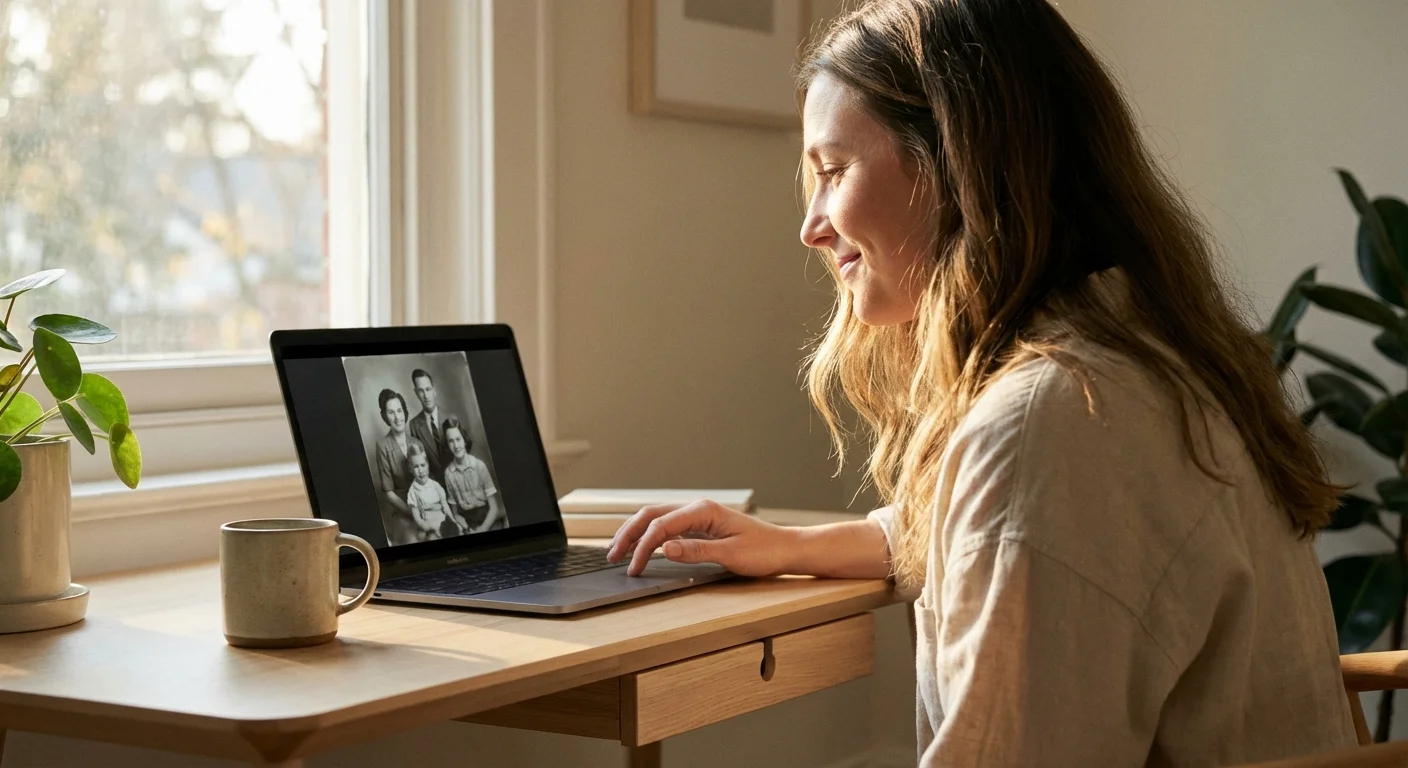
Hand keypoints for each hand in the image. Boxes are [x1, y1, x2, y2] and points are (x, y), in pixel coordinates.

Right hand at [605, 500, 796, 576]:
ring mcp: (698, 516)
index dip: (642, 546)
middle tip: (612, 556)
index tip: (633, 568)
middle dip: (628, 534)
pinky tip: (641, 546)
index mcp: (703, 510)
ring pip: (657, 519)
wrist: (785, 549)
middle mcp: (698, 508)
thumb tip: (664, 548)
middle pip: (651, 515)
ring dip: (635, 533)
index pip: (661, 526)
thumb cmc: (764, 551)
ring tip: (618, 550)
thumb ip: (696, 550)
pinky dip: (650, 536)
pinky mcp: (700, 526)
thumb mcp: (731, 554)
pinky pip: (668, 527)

########################################

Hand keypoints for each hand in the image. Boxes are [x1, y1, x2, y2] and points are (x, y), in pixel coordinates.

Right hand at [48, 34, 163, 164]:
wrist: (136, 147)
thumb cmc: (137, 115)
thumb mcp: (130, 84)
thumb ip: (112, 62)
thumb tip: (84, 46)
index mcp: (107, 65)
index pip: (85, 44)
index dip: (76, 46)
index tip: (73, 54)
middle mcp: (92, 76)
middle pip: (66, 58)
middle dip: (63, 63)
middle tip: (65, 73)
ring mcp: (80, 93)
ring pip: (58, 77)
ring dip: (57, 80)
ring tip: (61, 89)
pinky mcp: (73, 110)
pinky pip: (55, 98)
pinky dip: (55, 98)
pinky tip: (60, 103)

########################################

#### INSTRUCTIONS FOR THE TASK:
Each line in the data where the string "middle" occurs should be identified and copied.

#### EXERCISE OUTPUT:
middle tip: (612, 556)
middle dip: (628, 534)
middle mcp: (698, 508)
middle pip: (651, 515)
middle mcp: (92, 76)
middle pip: (66, 58)
middle dip: (63, 63)
middle tip: (65, 73)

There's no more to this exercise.